Using the data below, output the first line and every line after it up to and including the line containing "Note : 8/10.", exactly as written and with nothing added.

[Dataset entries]
--------------------------------
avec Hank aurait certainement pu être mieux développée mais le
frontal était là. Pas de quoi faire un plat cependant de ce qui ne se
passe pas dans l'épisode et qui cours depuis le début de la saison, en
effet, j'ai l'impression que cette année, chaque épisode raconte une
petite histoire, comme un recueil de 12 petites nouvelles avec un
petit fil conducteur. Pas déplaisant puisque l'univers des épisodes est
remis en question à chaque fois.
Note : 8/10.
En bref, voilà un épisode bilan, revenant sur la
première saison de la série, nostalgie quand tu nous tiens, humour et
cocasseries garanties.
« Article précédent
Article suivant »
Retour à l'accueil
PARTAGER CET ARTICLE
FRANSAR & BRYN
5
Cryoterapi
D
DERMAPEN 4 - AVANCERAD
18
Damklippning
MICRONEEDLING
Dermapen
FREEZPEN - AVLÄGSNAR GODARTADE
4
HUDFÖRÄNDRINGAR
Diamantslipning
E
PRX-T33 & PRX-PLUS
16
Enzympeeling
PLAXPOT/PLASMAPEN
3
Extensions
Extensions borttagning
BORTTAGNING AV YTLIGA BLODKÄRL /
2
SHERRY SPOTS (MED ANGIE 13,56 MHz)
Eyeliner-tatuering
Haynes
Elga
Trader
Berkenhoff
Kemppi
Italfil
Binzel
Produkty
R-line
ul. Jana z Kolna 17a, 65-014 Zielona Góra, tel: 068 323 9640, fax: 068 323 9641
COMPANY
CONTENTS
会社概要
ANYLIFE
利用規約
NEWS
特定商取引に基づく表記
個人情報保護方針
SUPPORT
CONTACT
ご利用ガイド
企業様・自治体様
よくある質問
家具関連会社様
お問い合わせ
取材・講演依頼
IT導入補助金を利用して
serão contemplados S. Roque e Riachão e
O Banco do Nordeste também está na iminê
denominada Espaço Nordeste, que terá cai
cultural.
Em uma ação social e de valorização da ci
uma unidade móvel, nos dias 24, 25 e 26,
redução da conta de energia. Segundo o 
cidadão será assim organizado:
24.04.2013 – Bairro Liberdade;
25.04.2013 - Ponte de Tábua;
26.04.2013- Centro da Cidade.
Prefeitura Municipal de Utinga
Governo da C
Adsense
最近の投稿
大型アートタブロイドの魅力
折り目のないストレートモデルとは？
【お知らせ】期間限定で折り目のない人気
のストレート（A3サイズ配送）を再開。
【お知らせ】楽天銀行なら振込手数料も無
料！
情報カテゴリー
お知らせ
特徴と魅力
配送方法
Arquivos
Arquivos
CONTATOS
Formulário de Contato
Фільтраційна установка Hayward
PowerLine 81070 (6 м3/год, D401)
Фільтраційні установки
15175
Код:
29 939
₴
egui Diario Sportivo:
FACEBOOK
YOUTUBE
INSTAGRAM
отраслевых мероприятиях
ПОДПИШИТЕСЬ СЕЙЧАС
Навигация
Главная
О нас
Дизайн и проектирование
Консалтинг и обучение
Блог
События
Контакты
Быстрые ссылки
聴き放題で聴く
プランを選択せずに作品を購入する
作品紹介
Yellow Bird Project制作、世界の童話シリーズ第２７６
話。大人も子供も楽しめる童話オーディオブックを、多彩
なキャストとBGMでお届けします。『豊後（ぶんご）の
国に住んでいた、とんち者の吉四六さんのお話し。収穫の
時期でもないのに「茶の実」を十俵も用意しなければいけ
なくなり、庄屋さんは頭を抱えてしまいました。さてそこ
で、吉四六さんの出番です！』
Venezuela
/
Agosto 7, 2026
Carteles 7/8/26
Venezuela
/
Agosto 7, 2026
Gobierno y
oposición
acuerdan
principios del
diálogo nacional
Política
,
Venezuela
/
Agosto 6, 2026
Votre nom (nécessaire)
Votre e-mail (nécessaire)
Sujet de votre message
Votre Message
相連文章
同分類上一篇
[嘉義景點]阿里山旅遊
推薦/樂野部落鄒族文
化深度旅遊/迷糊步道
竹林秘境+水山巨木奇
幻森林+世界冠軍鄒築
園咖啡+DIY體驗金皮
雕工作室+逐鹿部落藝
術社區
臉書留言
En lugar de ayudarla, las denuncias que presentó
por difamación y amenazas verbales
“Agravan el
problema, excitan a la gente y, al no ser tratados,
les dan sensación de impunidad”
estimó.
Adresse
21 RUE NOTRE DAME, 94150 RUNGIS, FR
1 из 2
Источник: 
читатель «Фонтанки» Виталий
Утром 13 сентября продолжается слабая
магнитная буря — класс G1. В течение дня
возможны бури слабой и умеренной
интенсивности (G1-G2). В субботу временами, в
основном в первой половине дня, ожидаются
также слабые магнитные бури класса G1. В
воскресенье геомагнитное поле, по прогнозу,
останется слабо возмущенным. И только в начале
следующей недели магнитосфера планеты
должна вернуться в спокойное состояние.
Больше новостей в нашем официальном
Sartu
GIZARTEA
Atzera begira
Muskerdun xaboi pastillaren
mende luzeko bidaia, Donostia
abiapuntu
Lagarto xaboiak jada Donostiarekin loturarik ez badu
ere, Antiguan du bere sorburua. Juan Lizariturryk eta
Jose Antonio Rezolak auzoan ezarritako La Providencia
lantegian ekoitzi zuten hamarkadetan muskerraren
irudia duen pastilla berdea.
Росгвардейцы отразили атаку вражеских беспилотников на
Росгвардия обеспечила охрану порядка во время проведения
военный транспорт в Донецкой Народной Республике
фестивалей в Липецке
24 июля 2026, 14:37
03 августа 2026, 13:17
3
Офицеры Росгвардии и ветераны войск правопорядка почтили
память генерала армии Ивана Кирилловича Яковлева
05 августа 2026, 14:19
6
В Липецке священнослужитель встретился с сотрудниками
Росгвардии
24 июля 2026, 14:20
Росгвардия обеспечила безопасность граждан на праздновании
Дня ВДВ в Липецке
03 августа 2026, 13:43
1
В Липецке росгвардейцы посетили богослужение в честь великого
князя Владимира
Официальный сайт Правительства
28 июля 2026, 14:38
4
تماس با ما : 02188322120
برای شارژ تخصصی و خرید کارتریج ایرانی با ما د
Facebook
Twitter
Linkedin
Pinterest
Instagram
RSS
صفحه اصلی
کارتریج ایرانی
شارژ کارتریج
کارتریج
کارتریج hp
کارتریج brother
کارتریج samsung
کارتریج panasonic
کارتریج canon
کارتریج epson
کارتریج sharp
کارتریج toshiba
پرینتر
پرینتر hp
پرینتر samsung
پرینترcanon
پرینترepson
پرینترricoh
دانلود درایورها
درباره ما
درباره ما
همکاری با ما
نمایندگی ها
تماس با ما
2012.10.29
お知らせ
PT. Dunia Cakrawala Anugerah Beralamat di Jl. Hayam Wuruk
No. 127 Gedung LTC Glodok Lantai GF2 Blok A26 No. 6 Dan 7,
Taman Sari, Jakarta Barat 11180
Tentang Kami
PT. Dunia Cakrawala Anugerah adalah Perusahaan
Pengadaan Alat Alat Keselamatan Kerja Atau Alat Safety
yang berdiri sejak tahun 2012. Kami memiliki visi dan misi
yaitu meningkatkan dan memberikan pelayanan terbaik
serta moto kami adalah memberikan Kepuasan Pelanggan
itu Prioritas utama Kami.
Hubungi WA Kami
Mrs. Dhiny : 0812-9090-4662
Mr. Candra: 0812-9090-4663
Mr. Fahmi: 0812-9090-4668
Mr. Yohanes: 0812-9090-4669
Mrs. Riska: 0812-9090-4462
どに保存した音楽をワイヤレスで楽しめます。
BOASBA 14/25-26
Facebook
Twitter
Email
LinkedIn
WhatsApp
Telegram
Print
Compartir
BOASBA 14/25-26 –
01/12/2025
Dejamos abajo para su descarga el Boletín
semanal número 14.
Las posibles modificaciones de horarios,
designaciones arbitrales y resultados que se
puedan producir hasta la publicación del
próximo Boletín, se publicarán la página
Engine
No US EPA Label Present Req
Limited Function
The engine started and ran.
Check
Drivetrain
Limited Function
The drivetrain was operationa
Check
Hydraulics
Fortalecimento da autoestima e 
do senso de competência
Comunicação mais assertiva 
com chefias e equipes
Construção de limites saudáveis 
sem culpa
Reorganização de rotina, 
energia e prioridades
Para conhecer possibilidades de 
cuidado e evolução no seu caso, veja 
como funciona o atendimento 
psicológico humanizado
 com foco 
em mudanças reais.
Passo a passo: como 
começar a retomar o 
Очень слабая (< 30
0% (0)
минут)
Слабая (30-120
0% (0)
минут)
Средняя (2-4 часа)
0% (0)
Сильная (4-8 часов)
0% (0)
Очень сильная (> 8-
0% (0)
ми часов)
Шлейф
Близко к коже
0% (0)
--------------------------------
## Response box
avec Hank aurait certainement pu être mieux développée mais le
frontal était là. Pas de quoi faire un plat cependant de ce qui ne se
passe pas dans l'épisode et qui cours depuis le début de la saison, en
effet, j'ai l'impression que cette année, chaque épisode raconte une
petite histoire, comme un recueil de 12 petites nouvelles avec un
petit fil conducteur. Pas déplaisant puisque l'univers des épisodes est
remis en question à chaque fois.
Note : 8/10.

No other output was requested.